Бринс Арнат. Он прибыл ужаснуть весь Восток и прос - Страница 111


К оглавлению

111

Он стоял рядом, а она закинула голову, рассматривая его. Ее маленькие босые ступни плескались в воде. Солнце играло на бирюзовом фаянсе дна, на плещущейся поверхности пруда, окольцевавшей тонкие женские лодыжки серебряными браслетами. Время остановилось, оглушительно заливался жаворонок, шелестели пальмовые опахала в вышине, журчали струи, квакали лягушки и жужжал шмель, но все заглушил барабанный грохот сердца в ушах. Он опустился на корточки, склонился к самым ее зрачкам, в них мелькали отражавшиеся от воды блики. Она не отодвинулась, а тоже неотрывно, жадно смотрела в ответ. Как давно он хотел ее увидеть и теперь пристально разглядывал синеватую беззащитную речушку жилки, текущую к виску и убегающую в густую поросль темных завитков, широкую переносицу с крохотной морщинкой, короткий прямой нос в веснушках, темный, едва заметный пушок на верхней губе, обветренные, полные, дрожащие от сдерживаемой улыбки губы, такие мягкие и розовые в своей сердцевине. Глазам стало нестерпимо горячо. Как же ты повзрослела, козочка моя! Тыльной стороной руки нежно погладил ее по щеке.

Первой не выдержала Стефания, смутилась, отпрянула:

– Так вот каков наш герой, шестнадцать лет заточения… – поежилась, во взгляде плавал задор и невысказанный вопрос. – Такой срок…
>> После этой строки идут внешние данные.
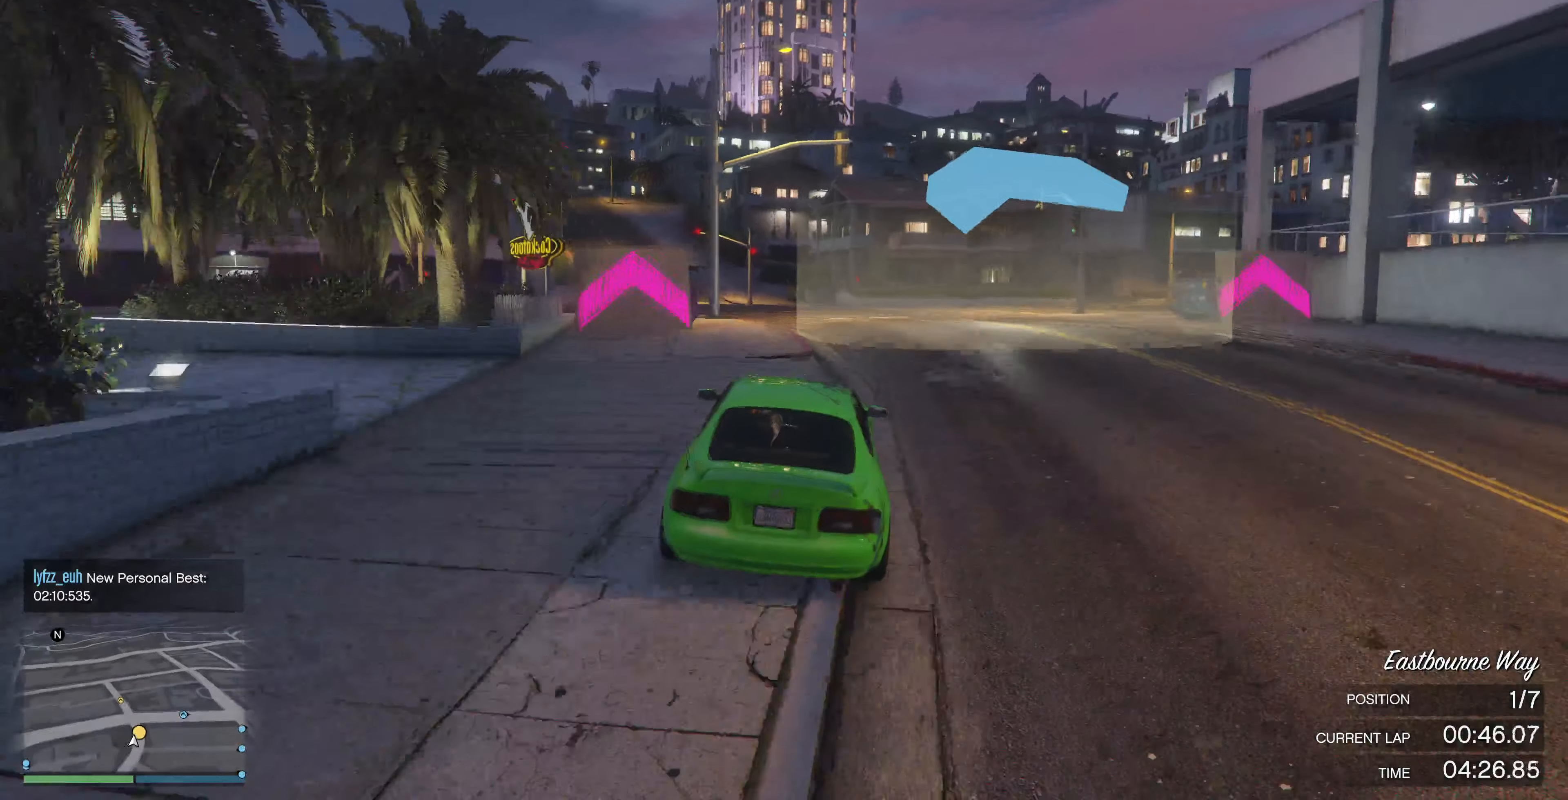
{"buttons": ["R2"], "left_stick": "left", "right_stick": "center", "events": [[200, "left_stick", "left"]]}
Он уже знал, о чем думает каждая женщина, глядя на него: а остался ли ты еще мужчиной, Бринс Арнат? Владелица Заиорданья Стефания де Планси уже дважды овдовела и, если честно, сама давно уже не была свежей завязью. И солнце Леванта сожгло эту женщину сильнее, чем следовало, и в смоляном каскаде волос блестели многочисленные серебряные струи. Ее смеющиеся, зовущие, смело распахнутые соколиные очи опутала сеточка морщин, в углах крупного рта залегла тень годов.
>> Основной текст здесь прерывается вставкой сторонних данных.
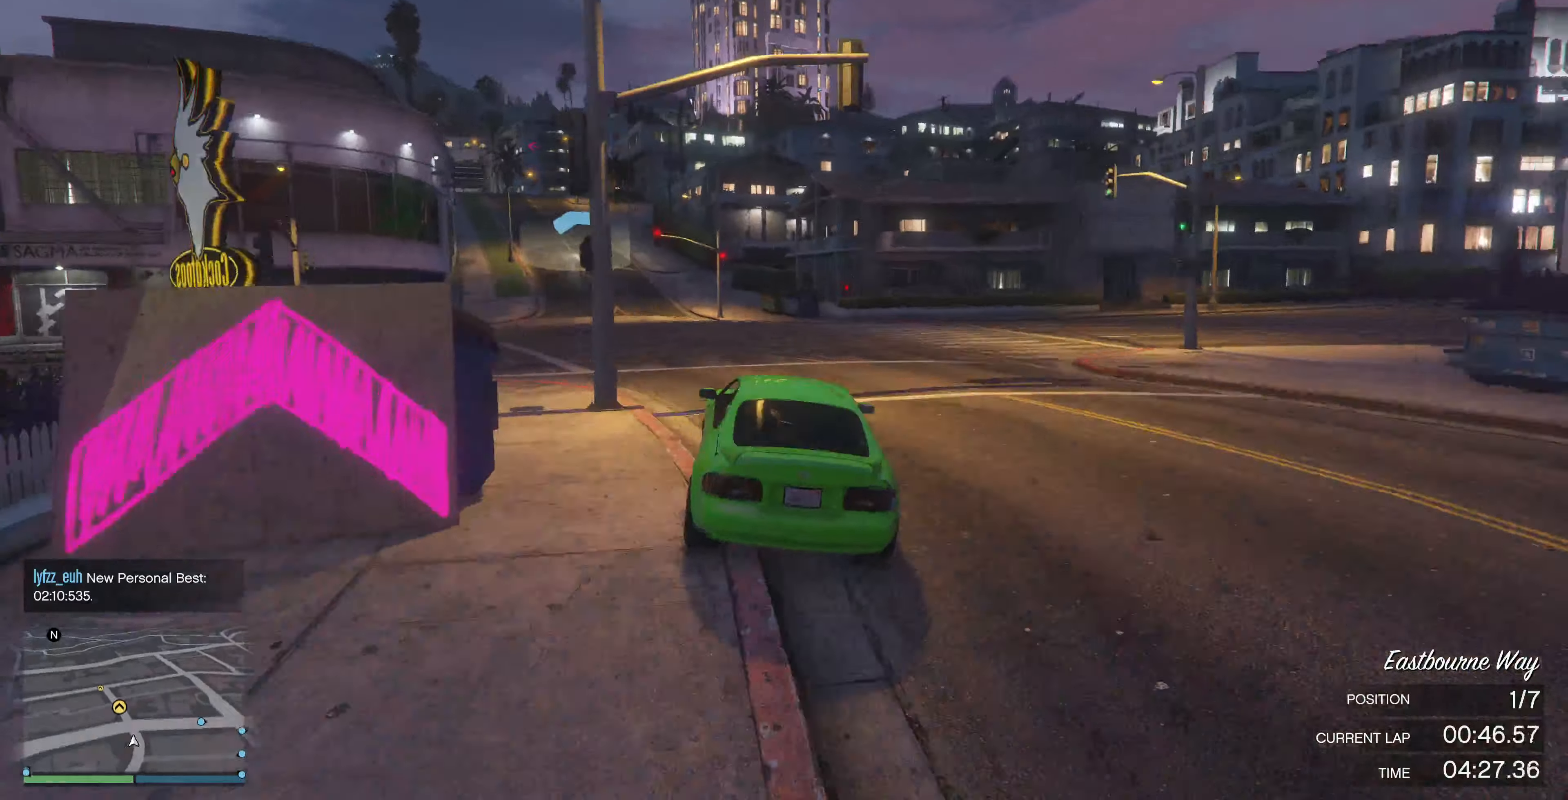
{"buttons": ["R2"], "left_stick": "left", "right_stick": "center", "events": [[33, "left_stick", "center"], [367, "left_stick", "left"]]}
– Стефания, девочка моя, – Шатильон обхватил двумя пальцами проволочный локон, притянул ее пылающее, умопомрачительное лицо к себе, – поверьте, у нас еще вся жизнь впереди.
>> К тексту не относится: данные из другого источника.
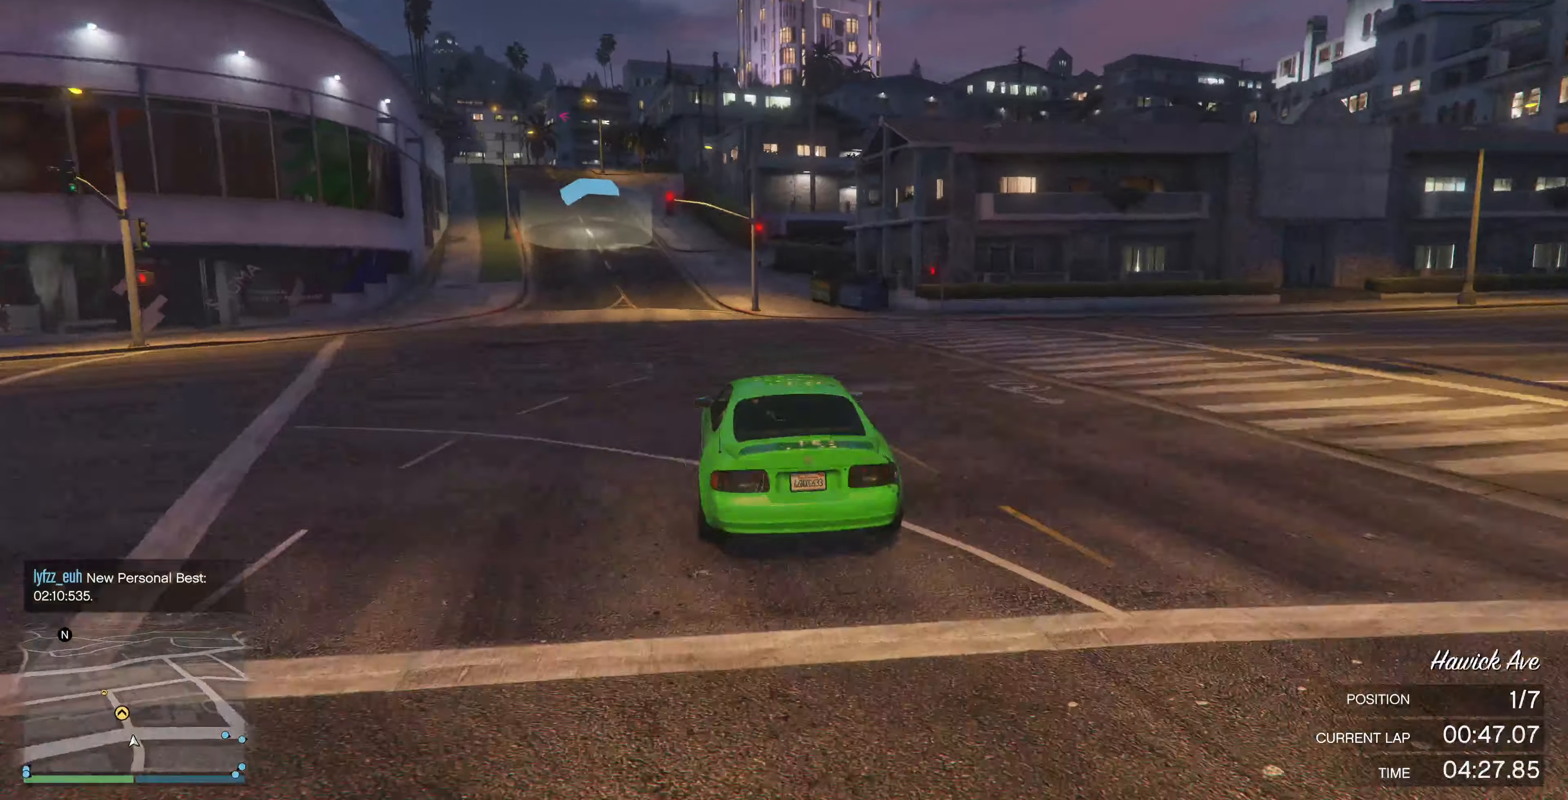
{"buttons": ["R2"], "left_stick": "center", "right_stick": "center", "events": [[34, "left_stick", "center"], [400, "left_stick", "left"], [500, "left_stick", "center"]]}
Ее кожа пахла разогретым на солнце песком, рот был прохладным и сладким, как переспевшая смоква.

* * *

Солнце только взошло над далекими горными хребтами, а над равниной Дамаска воздух уже дрожал от зноя.

Войска спешно строились в боевой порядок под началом коннетабля Онфруа де Торона. Шатильон жадно вдыхал пьянящий запах коней, навоза, железа, кожи и пыли, взметенной копытами волнующихся скакунов. Душа ликовала от заливистого конского ржания, родного звяканья металла и зычных голосов латников. Над головой развевался белоснежный Иерусалимский штандарт с серебряно-золотым крестом, вокруг трепыхалось великое множество пестрых баннеров, среди них и родной сине-красно-белый стяг Шатильона. Бодуэн простерся на земле перед Животворящим Крестом, и все ополчение взмолилось о божественном заступничестве. У многих катились слезы.

– Adiuva Deus! Да поможет нам Бог! – хрипло прокричал король.

Прокаженному монарху помогли взобраться на коня, накрепко привязали к седлу. Меч он держал в левой руке, еще способной нести оружие. Но свое место в авангарде этот заживо гниющий венценосец не уступил никому. За ним строился отряд прокаженных рыцарей ордена святого Лазаря, у многих из-под кольчуги виднелись перебинтованные конечности, некоторые тоже были примотаны к седлам, и белые плащи с зелеными крестами колыхались на ветру, подобно саванам. Всем было известно, что эти Ожидающие Благословенной Смерти сражаются с невиданным отчаянием и дерзостью, потому что им нечего было терять на грешной земле, а болезнь избавила их от боли. Никто не умеет погибать так героически, как обреченные.

Шатильон ухватился за седло, поймал левым сапогом стремя, оттолкнулся правой ногой от земли и одним не позабытым телом рывком взлетел на спину Баярда. Знакомое движение захлестнуло счастьем и возбуждением. Распирало грудь и подкатывало к горлу исступление, которому наконец-то предстояло вырваться. Магометане выпустили Рейнальда из подземелья, как выпускают стрелу из лука. Шестнадцать лет они натягивали тетиву, и отныне его мщение будет поражать их сердца до последнего вздоха Бринса Арната.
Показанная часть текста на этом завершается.